SUPPLIED RECORDS
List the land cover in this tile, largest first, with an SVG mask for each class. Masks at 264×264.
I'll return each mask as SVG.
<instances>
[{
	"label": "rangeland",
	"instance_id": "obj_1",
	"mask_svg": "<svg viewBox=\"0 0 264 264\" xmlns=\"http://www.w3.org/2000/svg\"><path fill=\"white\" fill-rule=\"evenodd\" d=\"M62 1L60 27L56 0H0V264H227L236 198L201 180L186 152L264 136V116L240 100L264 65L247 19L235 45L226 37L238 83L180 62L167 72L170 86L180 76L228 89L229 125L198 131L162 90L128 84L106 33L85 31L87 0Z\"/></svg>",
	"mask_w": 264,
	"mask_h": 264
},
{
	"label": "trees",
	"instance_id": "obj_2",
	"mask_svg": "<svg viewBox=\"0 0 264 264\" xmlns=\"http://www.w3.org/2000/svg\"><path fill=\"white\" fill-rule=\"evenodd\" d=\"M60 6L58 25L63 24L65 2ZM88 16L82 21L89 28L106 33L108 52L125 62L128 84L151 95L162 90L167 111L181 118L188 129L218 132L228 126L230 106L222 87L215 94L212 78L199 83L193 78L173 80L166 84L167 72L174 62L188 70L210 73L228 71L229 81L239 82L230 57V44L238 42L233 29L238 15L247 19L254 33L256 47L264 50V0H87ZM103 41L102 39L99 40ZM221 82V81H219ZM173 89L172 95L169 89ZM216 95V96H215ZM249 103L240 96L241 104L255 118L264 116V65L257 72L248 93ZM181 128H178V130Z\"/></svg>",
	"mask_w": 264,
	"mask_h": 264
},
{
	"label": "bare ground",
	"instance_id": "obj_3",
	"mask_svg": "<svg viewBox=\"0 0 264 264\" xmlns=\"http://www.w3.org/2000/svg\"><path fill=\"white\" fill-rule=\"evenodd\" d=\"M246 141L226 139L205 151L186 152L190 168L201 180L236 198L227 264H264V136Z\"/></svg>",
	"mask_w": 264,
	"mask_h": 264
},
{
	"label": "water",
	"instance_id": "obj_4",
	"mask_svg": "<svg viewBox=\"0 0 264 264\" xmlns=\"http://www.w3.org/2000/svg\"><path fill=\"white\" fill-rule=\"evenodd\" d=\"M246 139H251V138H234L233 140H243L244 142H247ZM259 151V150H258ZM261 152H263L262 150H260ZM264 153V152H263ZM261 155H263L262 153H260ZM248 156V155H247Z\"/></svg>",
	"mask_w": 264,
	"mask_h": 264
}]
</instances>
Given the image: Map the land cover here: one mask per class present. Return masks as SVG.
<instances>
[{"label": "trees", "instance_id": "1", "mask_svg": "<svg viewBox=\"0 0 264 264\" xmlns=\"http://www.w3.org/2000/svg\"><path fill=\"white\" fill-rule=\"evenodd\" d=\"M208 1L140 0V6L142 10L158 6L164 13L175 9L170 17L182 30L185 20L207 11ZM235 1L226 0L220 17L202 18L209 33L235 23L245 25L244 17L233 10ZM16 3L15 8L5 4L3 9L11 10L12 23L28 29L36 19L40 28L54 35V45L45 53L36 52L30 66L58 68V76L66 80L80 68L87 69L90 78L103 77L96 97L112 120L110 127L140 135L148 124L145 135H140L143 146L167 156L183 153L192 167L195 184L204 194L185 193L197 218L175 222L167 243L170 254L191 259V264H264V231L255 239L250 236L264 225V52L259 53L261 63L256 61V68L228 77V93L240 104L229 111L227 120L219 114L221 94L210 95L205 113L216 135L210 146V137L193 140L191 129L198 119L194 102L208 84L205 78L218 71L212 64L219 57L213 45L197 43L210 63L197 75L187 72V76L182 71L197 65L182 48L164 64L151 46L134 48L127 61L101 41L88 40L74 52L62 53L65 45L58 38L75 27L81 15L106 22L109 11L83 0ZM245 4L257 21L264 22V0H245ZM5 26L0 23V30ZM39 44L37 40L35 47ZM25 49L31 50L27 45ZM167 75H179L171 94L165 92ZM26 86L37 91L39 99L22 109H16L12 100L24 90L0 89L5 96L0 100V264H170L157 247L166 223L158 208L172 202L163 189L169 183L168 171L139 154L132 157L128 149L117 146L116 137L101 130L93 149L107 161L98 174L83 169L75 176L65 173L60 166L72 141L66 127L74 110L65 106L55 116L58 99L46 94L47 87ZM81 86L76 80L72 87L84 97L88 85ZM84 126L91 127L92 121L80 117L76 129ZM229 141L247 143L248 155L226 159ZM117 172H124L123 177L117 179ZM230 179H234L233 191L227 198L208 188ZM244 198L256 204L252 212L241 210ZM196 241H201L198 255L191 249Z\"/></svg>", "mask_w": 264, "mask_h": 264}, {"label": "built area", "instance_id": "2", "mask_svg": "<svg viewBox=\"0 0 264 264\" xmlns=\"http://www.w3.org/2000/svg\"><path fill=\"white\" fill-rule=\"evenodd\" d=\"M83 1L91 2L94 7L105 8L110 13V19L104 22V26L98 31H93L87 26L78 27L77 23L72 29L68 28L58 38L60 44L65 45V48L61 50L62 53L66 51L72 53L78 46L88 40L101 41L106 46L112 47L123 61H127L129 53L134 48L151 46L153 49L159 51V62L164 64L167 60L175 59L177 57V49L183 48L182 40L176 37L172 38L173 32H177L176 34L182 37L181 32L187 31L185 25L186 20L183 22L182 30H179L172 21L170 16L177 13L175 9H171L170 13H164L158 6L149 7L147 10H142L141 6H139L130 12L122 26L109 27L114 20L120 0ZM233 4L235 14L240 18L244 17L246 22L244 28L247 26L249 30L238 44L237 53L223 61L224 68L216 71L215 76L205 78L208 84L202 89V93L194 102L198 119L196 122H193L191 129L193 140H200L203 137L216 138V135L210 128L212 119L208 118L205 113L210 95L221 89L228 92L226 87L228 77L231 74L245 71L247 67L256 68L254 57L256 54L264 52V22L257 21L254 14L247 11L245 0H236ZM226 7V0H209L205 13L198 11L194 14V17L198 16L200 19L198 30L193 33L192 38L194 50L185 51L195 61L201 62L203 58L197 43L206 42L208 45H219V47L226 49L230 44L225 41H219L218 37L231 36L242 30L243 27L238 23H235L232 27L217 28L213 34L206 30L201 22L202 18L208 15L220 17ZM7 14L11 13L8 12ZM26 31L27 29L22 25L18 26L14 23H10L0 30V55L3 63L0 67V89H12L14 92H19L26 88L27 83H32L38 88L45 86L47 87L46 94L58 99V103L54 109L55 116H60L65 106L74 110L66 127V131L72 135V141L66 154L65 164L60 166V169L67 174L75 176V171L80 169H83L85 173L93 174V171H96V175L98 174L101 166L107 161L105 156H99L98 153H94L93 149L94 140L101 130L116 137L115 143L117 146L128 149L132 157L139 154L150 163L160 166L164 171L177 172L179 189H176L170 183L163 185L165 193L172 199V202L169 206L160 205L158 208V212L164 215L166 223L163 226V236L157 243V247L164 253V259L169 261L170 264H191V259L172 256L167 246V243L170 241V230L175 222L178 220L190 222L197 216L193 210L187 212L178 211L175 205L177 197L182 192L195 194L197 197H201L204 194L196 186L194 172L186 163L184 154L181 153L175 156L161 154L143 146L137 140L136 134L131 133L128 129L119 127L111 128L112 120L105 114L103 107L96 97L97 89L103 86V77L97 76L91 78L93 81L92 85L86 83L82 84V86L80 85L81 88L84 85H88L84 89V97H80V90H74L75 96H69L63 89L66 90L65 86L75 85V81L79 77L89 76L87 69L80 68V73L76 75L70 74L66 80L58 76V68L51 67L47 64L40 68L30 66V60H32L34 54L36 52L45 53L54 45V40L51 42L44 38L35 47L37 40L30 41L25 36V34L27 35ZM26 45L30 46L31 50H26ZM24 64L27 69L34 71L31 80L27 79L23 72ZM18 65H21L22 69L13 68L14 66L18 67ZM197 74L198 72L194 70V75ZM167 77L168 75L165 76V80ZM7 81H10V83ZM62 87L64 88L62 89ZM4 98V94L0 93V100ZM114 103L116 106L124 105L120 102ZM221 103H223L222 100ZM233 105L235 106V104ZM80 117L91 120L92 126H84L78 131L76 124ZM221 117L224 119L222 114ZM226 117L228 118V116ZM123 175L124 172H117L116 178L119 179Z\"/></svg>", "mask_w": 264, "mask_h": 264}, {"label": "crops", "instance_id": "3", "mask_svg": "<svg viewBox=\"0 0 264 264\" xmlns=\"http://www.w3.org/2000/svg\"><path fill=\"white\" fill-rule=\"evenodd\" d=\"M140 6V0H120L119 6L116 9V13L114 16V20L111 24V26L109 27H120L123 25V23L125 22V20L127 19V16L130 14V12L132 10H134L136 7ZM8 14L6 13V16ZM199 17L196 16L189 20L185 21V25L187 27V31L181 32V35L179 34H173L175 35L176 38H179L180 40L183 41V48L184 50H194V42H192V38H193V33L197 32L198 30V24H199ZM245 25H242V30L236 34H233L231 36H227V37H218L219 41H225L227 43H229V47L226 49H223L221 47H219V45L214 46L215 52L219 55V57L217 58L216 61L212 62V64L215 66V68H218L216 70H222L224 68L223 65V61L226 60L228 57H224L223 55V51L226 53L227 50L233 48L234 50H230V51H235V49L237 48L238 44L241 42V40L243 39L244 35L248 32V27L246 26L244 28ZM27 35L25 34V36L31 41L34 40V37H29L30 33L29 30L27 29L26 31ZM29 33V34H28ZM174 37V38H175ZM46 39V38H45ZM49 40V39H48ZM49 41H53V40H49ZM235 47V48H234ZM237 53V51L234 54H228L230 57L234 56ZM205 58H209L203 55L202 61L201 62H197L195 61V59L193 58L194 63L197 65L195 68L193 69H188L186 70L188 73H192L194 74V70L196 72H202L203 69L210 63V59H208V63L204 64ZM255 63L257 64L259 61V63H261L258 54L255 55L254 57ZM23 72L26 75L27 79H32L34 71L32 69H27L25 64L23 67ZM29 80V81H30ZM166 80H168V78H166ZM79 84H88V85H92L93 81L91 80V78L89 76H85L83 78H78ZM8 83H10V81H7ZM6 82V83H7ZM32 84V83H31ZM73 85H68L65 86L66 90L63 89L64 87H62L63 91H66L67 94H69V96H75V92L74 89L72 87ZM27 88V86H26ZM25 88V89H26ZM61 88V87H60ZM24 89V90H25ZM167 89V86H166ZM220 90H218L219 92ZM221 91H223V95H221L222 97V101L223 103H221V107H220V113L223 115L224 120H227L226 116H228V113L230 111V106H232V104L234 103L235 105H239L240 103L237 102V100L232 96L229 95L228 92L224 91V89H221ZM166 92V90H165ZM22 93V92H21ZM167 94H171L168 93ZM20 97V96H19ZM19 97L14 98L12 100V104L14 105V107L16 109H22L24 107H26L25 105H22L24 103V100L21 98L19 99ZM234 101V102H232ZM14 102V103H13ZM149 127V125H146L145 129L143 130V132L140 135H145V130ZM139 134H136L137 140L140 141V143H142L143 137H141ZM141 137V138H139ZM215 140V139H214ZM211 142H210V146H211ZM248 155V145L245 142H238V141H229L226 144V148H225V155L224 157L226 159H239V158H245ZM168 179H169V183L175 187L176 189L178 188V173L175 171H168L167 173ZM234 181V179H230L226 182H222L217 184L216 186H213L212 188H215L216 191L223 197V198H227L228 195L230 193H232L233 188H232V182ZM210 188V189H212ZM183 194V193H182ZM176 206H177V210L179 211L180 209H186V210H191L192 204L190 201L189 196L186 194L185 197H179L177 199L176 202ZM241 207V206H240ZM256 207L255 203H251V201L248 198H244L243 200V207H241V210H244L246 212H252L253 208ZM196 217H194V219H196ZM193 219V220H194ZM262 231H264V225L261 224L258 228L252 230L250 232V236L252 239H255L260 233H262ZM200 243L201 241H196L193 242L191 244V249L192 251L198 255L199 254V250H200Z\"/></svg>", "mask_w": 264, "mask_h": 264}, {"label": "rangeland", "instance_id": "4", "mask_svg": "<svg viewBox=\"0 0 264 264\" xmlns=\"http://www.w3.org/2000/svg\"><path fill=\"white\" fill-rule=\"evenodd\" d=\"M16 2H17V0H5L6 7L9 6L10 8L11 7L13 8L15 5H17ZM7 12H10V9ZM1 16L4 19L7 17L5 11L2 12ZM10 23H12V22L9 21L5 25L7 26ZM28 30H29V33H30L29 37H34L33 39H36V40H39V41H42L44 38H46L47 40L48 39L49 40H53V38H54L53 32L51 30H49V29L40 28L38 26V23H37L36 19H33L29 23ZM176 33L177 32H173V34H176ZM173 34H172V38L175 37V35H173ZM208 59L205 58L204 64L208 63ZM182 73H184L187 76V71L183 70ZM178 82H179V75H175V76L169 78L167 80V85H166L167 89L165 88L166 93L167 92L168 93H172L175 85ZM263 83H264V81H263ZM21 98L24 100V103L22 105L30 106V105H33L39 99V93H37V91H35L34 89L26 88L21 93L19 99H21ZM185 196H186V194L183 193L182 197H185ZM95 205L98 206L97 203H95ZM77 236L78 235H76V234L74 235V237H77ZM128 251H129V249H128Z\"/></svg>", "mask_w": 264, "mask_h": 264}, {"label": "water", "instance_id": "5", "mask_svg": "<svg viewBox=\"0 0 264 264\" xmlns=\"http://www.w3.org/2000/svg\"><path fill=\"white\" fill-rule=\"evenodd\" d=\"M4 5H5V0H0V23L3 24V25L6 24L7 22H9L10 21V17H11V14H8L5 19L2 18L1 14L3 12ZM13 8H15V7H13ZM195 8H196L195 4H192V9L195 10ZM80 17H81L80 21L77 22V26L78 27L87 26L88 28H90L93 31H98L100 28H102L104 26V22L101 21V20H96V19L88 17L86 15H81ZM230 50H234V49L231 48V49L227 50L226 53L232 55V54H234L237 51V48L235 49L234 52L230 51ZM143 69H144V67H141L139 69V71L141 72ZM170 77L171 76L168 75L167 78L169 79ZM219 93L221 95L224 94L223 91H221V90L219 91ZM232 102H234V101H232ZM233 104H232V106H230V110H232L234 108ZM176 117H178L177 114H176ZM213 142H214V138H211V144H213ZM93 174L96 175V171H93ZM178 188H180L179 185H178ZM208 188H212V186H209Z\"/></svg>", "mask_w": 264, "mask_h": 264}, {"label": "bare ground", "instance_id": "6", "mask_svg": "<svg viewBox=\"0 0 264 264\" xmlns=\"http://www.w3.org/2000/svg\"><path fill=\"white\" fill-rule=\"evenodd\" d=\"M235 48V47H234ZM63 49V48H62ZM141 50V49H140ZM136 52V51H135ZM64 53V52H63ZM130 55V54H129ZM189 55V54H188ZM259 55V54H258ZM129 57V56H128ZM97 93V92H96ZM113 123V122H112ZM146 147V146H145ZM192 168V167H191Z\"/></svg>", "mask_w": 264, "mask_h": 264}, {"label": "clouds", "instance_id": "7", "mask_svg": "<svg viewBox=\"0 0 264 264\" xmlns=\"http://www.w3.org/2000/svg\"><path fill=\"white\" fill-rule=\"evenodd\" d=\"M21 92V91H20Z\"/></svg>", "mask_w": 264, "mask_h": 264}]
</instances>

EXERCISE TASK
Determine how many lines of the entries above contain the string "each", treating uppercase and lowercase letters as distinct. Give only the number.

FINISHED TASK
2